«Con questa proprietà noi sempre in bilico»

Voci dal presidio davanti allo stabilimento, dagli anni d’oro del gruppo Faroni alla crisi attuale

CANISTRO. Quando la Santa Croce era in mano al gruppo Faroni si contavano quasi 100 dipendenti. L’azienda era fiorente e tutti avevano imparato a bere quell’acqua perfetta per far abbassare la pressione e per curare altre patologie. Negli anni, però, il numero dei lavoratori invece di crescere è andato via via diminuendo e oggi nell’azienda che imbottiglia l’acqua della Sponga si contano solo 75 operai. Hanno in media 50 anni, la maggior parte sono sposati con figli. C’è chi ha il mutuo da pagare, chi le rate delle macchina, chi invece le tasse universitarie dei ragazzi. Vanno avanti attingendo dai risparmi di famiglia, ma non sanno fino a quando ce la faranno. È dura lavorare a singhiozzo come hanno fatto loro negli ultimi anni. Ancora più difficile è alzarsi la mattina sapendo che da un momento all’altro il lavoro potrebbe non esserci più.

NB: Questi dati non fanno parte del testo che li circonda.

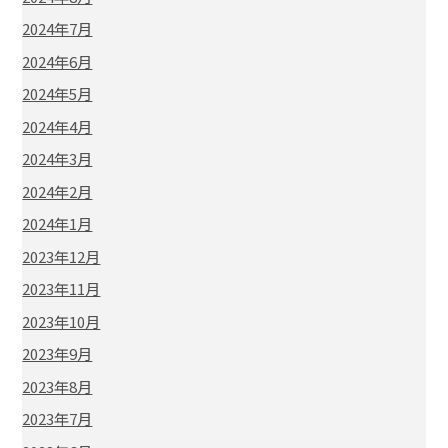
2024年7月
2024年6月
2024年5月
2024年4月
2024年3月
2024年2月
2024年1月
2023年12月
2023年11月
2023年10月
2023年9月
2023年8月
2023年7月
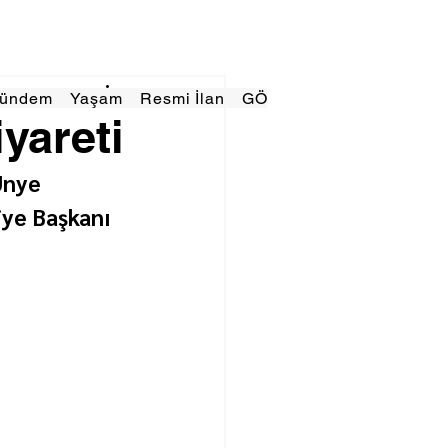
Gündem
Yaşam
Resmi İlan
GÖRÜNÜMTV
E GAZE
yareti
Ünye 
ye Başkanı 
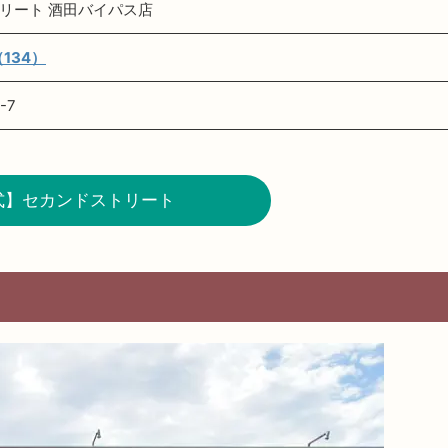
リート 酒田バイパス店
（134）
-7
式】セカンドストリート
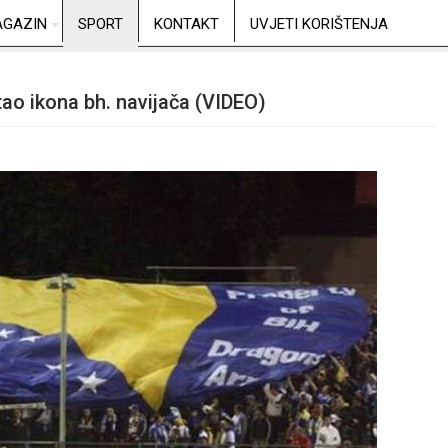
GAZIN
SPORT
KONTAKT
UVJETI KORIŠTENJA
ao ikona bh. navijača (VIDEO)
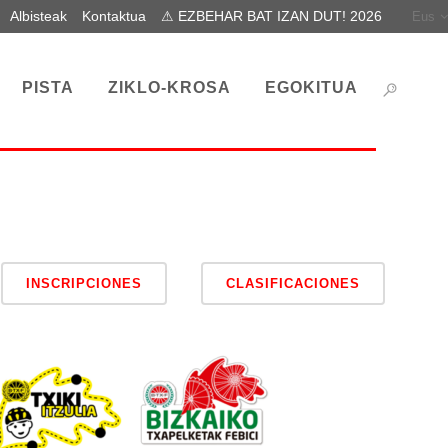
Albisteak
Kontaktua
⚠ EZBEHAR BAT IZAN DUT! 2026
Eus
PISTA
ZIKLO-KROSA
EGOKITUA
INSCRIPCIONES
CLASIFICACIONES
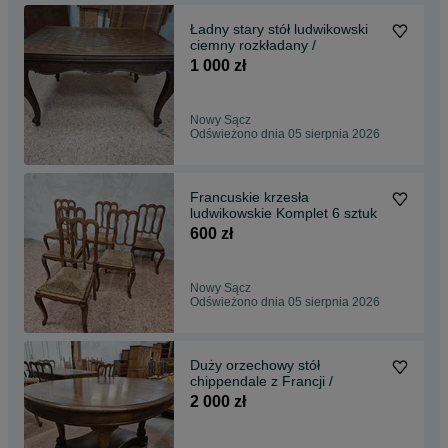
Ładny stary stół ludwikowski
ciemny rozkładany /
1 000 zł
Nowy Sącz
Odświeżono dnia 05 sierpnia 2026
Francuskie krzesła
ludwikowskie Komplet 6 sztuk
600 zł
Nowy Sącz
Odświeżono dnia 05 sierpnia 2026
Duży orzechowy stół
chippendale z Francji /
2 000 zł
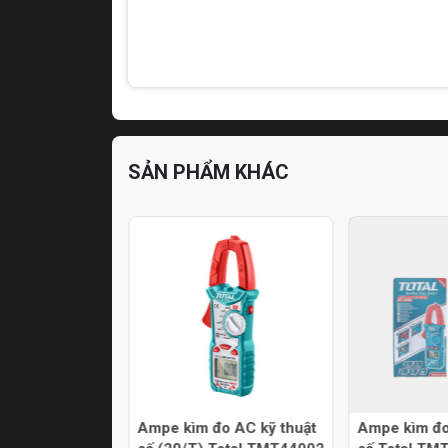
SẢN PHẨM KHÁC
20/T) Total
Ampe kìm đo AC kỹ thuật
Ampe kìm đo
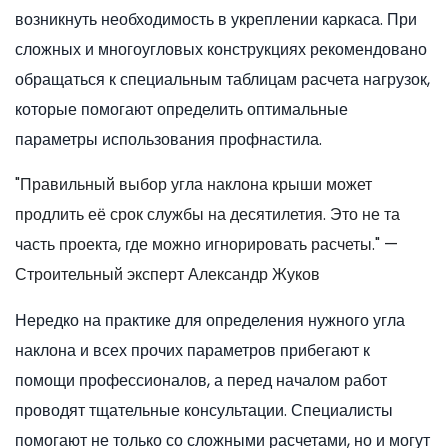
возникнуть необходимость в укреплении каркаса. При
сложных и многоугловых конструкциях рекомендовано
обращаться к специальным таблицам расчета нагрузок,
которые помогают определить оптимальные
параметры использования профнастила.
"Правильный выбор угла наклона крыши может
продлить её срок службы на десятилетия. Это не та
часть проекта, где можно игнорировать расчеты." —
Строительный эксперт Александр Жуков
Нередко на практике для определения нужного угла
наклона и всех прочих параметров прибегают к
помощи профессионалов, а перед началом работ
проводят тщательные консультации. Специалисты
помогают не только со сложными расчетами, но и могут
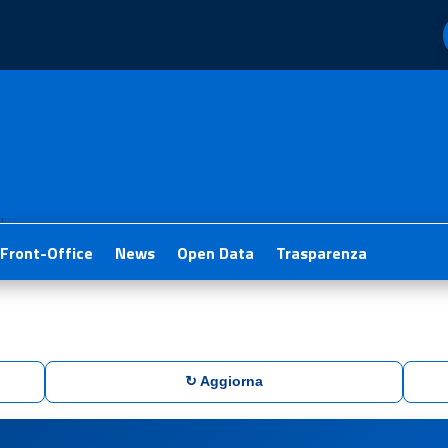
1
Front-Office
News
Open Data
Trasparenza
↻ Aggiorna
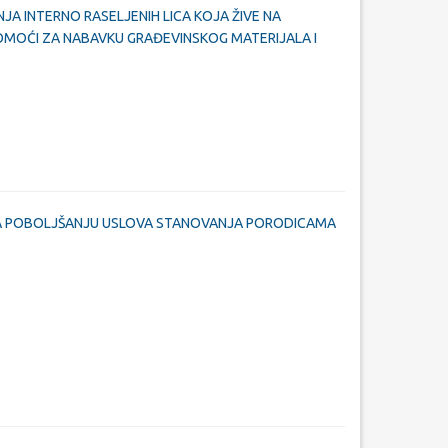
JA INTERNO RASELJENIH LICA KOJA ŽIVE NA
OMOĆI ZA NABAVKU GRAĐEVINSKOG MATERIJALA I
NA POBOLJŠANJU USLOVA STANOVANJA PORODICAMA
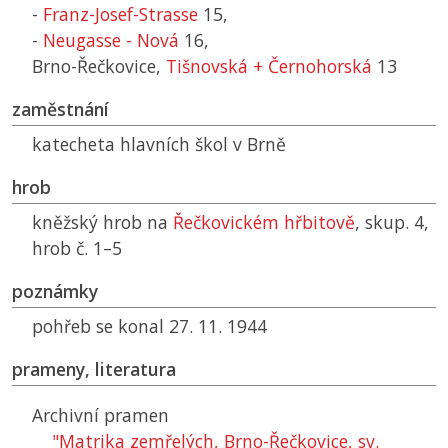
-
Franz-Josef-Strasse
15,
-
Neugasse - Nová
16,
Brno-Řečkovice,
Tišnovská + Černohorská
13
zaměstnání
katecheta hlavních škol v Brně
hrob
kněžský hrob na
Řečkovickém hřbitově
, skup. 4,
hrob č. 1–5
poznámky
pohřeb se konal 27. 11. 1944
prameny, literatura
Archivní pramen
"Matrika zemřelých, Brno-Řečkovice, sv.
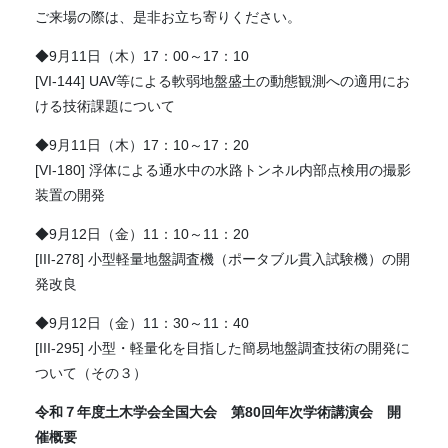
ご来場の際は、是非お立ち寄りください。
◆9月11日（木）17：00～17：10
[VI-144] UAV等による軟弱地盤盛土の動態観測への適用にお
ける技術課題について
◆9月11日（木）17：10～17：20
[VI-180] 浮体による通水中の水路トンネル内部点検用の撮影
装置の開発
◆9月12日（金）11：10～11：20
[III-278] 小型軽量地盤調査機（ポータブル貫入試験機）の開
発改良
◆9月12日（金）11：30～11：40
[III-295] 小型・軽量化を目指した簡易地盤調査技術の開発に
ついて（その３）
令和７年度土木学会全国大会 第80回年次学術講演会 開
催概要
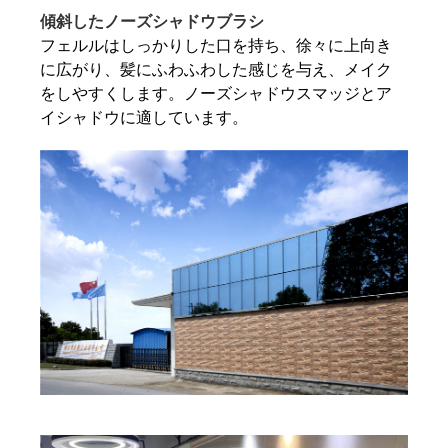
傾斜したノーズシャドウブラシ
フェルルはしっかりした口を持ち、徐々に上向き
に広がり、髪にふわふわした感じを与え、メイク
をしやすくします。ノーズシャドウスマッジとア
イシャドウに適しています。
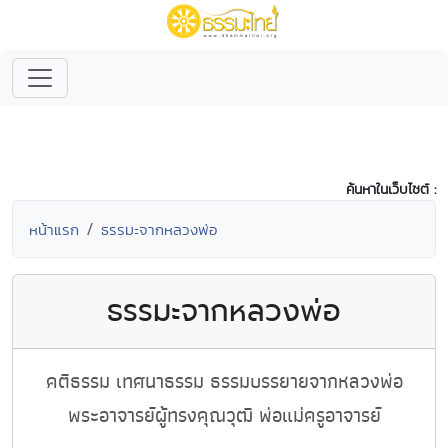
ค้นหาในเว็บไซต์ :
หน้าแรก
ธรรมะจากหลวงพ่อ
ธรรมะจากหลวงพ่อ
คติธรรม เทศนาธรรม ธรรมบรรยายจากหลวงพ่อ
พระอาจารย์ผู้ทรงคุณวุฒิ พ่อแม่ครูอาจารย์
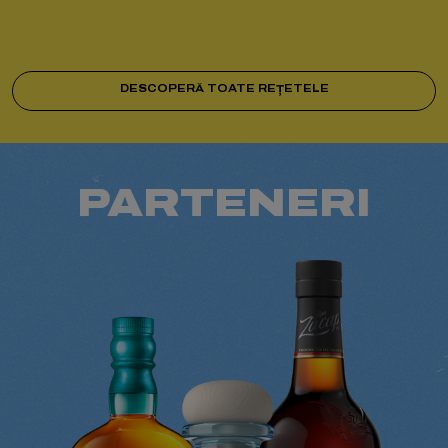
DESCOPERĂ TOATE REȚETELE
PARTENERI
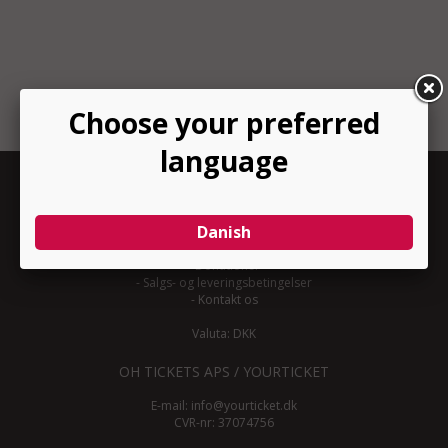
INFORMATION
-
Om YourTicket
-
Bliv arrangør
-
Arrangør login
-
Donationer
-
Salgs- og leveringsbetingelser
-
Kontakt os
Valuta: DKK
OH TICKETS APS / YOURTICKET
E-mail:
info@yourticket.dk
CVR-nr: 37074756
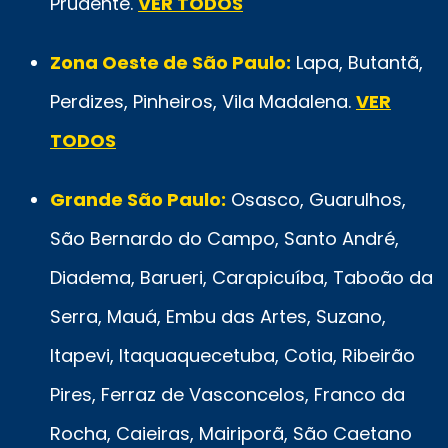
Prudente.
VER TODOS
Zona Oeste de São Paulo:
Lapa, Butantã,
Perdizes, Pinheiros, Vila Madalena.
VER
TODOS
Grande São Paulo:
Osasco, Guarulhos,
São Bernardo do Campo, Santo André,
Diadema, Barueri, Carapicuíba, Taboão da
Serra, Mauá, Embu das Artes, Suzano,
Itapevi, Itaquaquecetuba, Cotia, Ribeirão
Pires, Ferraz de Vasconcelos, Franco da
Rocha, Caieiras, Mairiporã, São Caetano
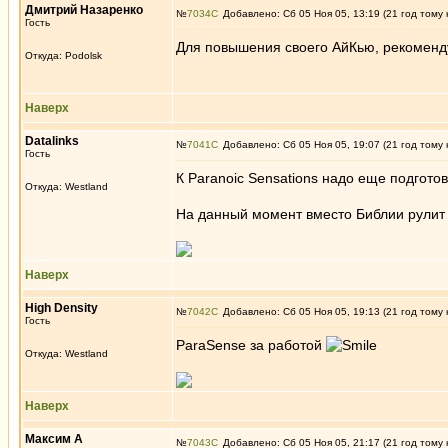
Дмитрий Назаренко
№
7034
Добавлено: Сб 05 Ноя 05, 13:19 (21 год тому 
Гость
Для повышения своего АйКью, рекоменд
Откуда: Podolsk
Наверх
Datalinks
№
7041
Добавлено: Сб 05 Ноя 05, 19:07 (21 год тому 
Гость
К Paranoic Sensations надо еще подгото
Откуда: Westland
На данный момент вместо Библии рулит Ar
Наверх
High Density
№
7042
Добавлено: Сб 05 Ноя 05, 19:13 (21 год тому 
Гость
ParaSense за работой
Откуда: Westland
Наверх
Максим А
№
7043
Добавлено: Сб 05 Ноя 05, 21:17 (21 год тому 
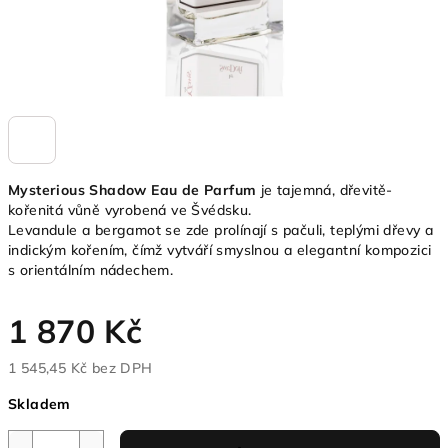
Mysterious Shadow Eau de Parfum
je tajemná, dřevitě-
kořenitá vůně vyrobená ve Švédsku.
Levandule a bergamot se zde prolínají s pačuli, teplými dřevy a
indickým kořením, čímž vytváří smyslnou a elegantní kompozici
s orientálním nádechem.
1 870 Kč
1 545,45 Kč bez DPH
Měrná
Skladem
cena:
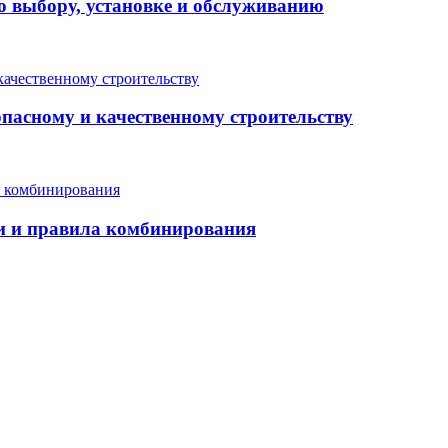
о выбору, установке и обслуживанию
опасному и качественному строительству
еи и правила комбинирования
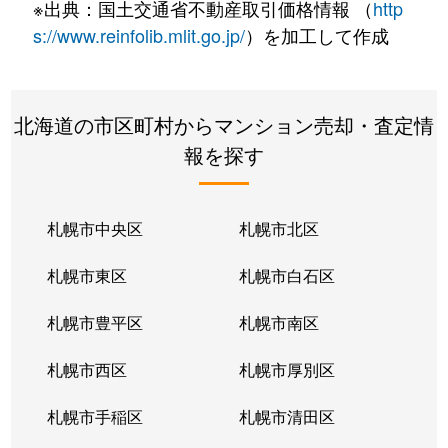
※出典：国土交通省不動産取引価格情報 （
http
s://www.reinfolib.mlit.go.jp/
）を加工して作成
北海道の市区町村からマンション売却・査定情
報を探す
札幌市中央区
札幌市北区
札幌市東区
札幌市白石区
札幌市豊平区
札幌市南区
札幌市西区
札幌市厚別区
札幌市手稲区
札幌市清田区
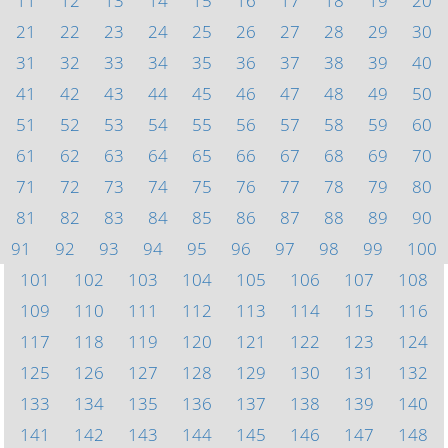
11
12
13
14
15
16
17
18
19
20
21
22
23
24
25
26
27
28
29
30
31
32
33
34
35
36
37
38
39
40
41
42
43
44
45
46
47
48
49
50
51
52
53
54
55
56
57
58
59
60
61
62
63
64
65
66
67
68
69
70
71
72
73
74
75
76
77
78
79
80
81
82
83
84
85
86
87
88
89
90
91
92
93
94
95
96
97
98
99
100
101
102
103
104
105
106
107
108
109
110
111
112
113
114
115
116
117
118
119
120
121
122
123
124
125
126
127
128
129
130
131
132
133
134
135
136
137
138
139
140
141
142
143
144
145
146
147
148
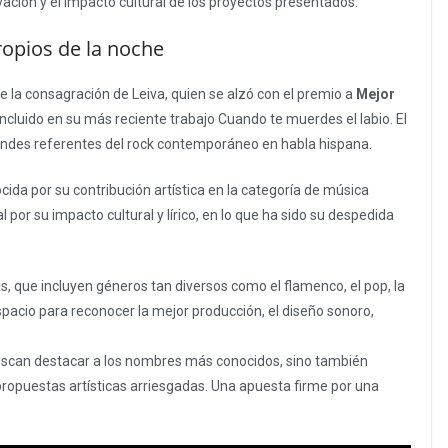
vación y el impacto cultural de los proyectos presentados.
ropios de la noche
la consagración de Leiva, quien se alzó con el premio a
Mejor
ncluido en su más reciente trabajo Cuando te muerdes el labio. El
randes referentes del rock contemporáneo en habla hispana.
da por su contribución artística en la categoría de música
 por su impacto cultural y lírico, en lo que ha sido su despedida
s, que incluyen géneros tan diversos como el flamenco, el pop, la
spacio para reconocer la mejor producción, el diseño sonoro,
uscan destacar a los nombres más conocidos, sino también
 propuestas artísticas arriesgadas. Una apuesta firme por una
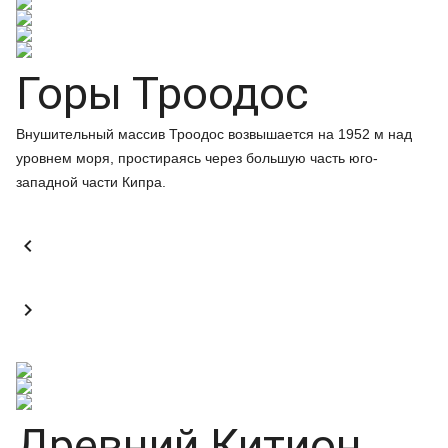
Горы Троодос
Внушительный массив Троодос возвышается на 1952 м над
уровнем моря, простираясь через большую часть юго-
западной части Кипра.


Древний Китион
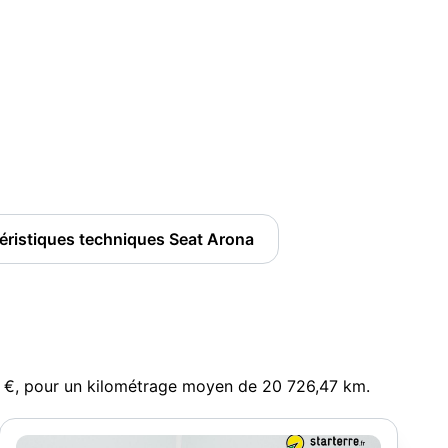
éristiques techniques Seat Arona
8 €, pour un kilométrage moyen de 20 726,47 km.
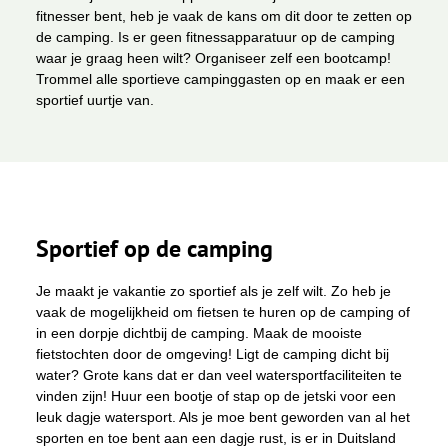
fitnesser bent, heb je vaak de kans om dit door te zetten op
de camping. Is er geen fitnessapparatuur op de camping
waar je graag heen wilt? Organiseer zelf een bootcamp!
Trommel alle sportieve campinggasten op en maak er een
sportief uurtje van.
Sportief op de camping
Je maakt je vakantie zo sportief als je zelf wilt. Zo heb je
vaak de mogelijkheid om fietsen te huren op de camping of
in een dorpje dichtbij de camping. Maak de mooiste
fietstochten door de omgeving! Ligt de camping dicht bij
water? Grote kans dat er dan veel watersportfaciliteiten te
vinden zijn! Huur een bootje of stap op de jetski voor een
leuk dagje watersport. Als je moe bent geworden van al het
sporten en toe bent aan een dagje rust, is er in Duitsland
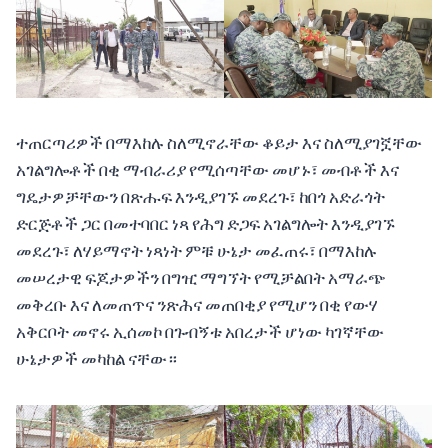
ተጠርጣሪዎች በማእከሉ ስለሚኖራቸው ቆይታ እና ስለሚያገኟቸው
አገልግሎቶች በቂ ማብራሪያ የሚሰጣቸው መሆኑ፣ መብቶች እና
ግዴታዎቻቸውን በጽሑፍ እንዲያገኙ መደረጉ፣ ከበጎ አድራጎት
ድርጅቶች ጋር በመተባበር ነጻ የሕግ ድጋፍ አገልግሎት እንዲያገኙ
መደረጉ፣ ለሃይማኖት ነጻነት ምቹ ሁኔታ መፈጠሩ፣ በማእከሉ
መሠረታዊ ፍጆታዎችን በግዢ ማግኘት የሚቻልበት አማራጭ
መቅረቡ እና ለመጠጥና ንጽሕና መጠበቂያ የሚሆን በቂ የውሃ
አቅርቦት መኖሩ ኢሰመኮ በጉብኝቱ አበረታች ሆነው ካገኛቸው
ሁኔታዎች መካከል ናቸው።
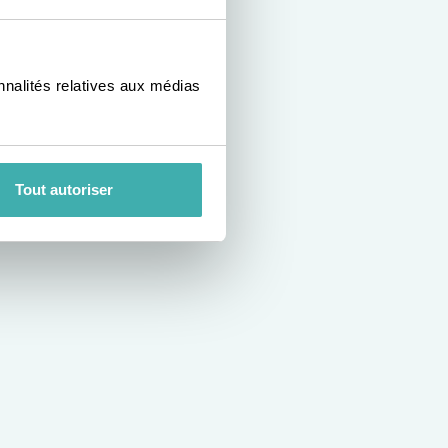
nnalités relatives aux médias
Tout autoriser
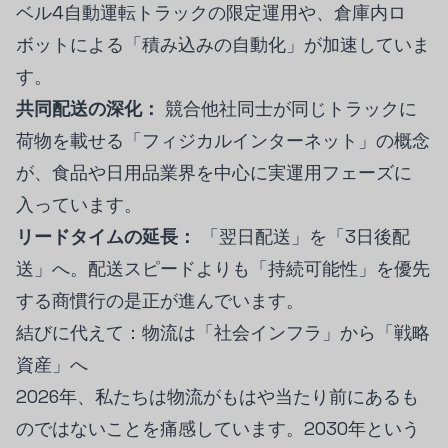
ベル4自動運転トラックの限定運用や、倉庫内ロ
ボットによる「積み込みの自動化」が加速していま
す。
共同配送の深化：
競合他社同士が同じトラックに
荷物を載せる「フィジカルインターネット」の概念
が、食品や日用品業界を中心に実運用フェーズに
入っています。
リードタイムの延長：
「翌日配送」を「3日後配
送」へ。配送スピードよりも「持続可能性」を優先
する商慣行の是正が進んでいます。
結びに代えて：物流は「社会インフラ」から「戦略
資産」へ
2026年、私たちは物流がもはや当たり前にあるも
のではないことを痛感しています。2030年という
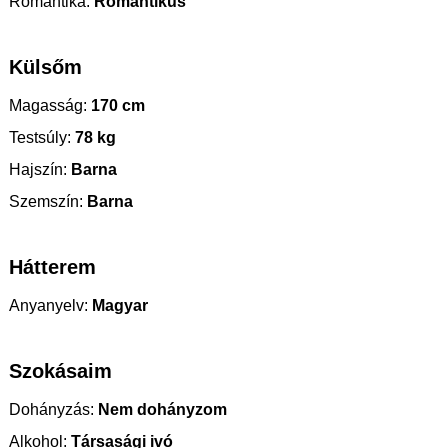
Romantika:
Romantikus
Külsőm
Magasság:
170 cm
Testsúly:
78 kg
Hajszín:
Barna
Szemszín:
Barna
Hátterem
Anyanyelv:
Magyar
Szokásaim
Dohányzás:
Nem dohányzom
Alkohol:
Társasági ivó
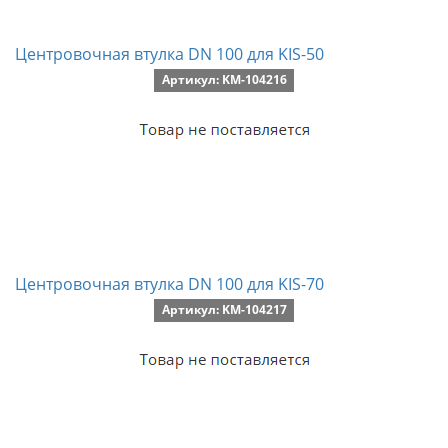
Центровочная втулка DN 100 для KIS-50
Артикул: KM-104216
Центровочная втулка DN 100 для KIS-70
Артикул: KM-104217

«Da quando è arrivato Colella c’è sempre stata la cassa integrazione», spiega Maurizio Bisegna, fisso nel presidio di Canistro insieme con i colleghi, «siamo sempre stati sul filo del rasoio. Al lavoro c’erano 20, 22 persone al massimo, a volte anche meno. Doveva essere applicata una rotazione che, di fatto, non c’è mai stata. Siamo andati avanti per anni così, senza certezze, e oggi siamo arrivati a questo punto». Mentre il dipendente della Santa Croce racconta quello che sta vivendo sulla sua pelle gli si radunano intorno colleghi e residenti che scuotono la testa in segno di rassegnazione. Ognuno dice la sua, ognuno racconta un episodio vissuto in quello stabilimento che rappresenta il polmone economico del paese. La maggior parte dei dipendenti dell’azienda abita a Canistro o negli altri paesi della Valle Roveto e si conoscono tutti tra loro. Gioie e dolori vengono condivisi e ora anche le difficoltà economiche che ognuno sta vivendo. «Noi rimaniamo qui fino all’ultimo respiro», precisa Giovanni Di Biagio mentre guarda gli altri colleghi. «È l’unico modo che abbiamo per difendere i nostri diritti. Io, durante l’assemblea di giovedì, non volevo votare a favore dell’accordo, ma poi, alla fine, ho accettato. Doveva essere cosa fatta e invece poi Colella non ha accettato. Ma come si fa ad andare avanti così? Il 24 scade la procedura di mobilità e non sappiamo nulla di ciò che ci aspetta». (e.b.)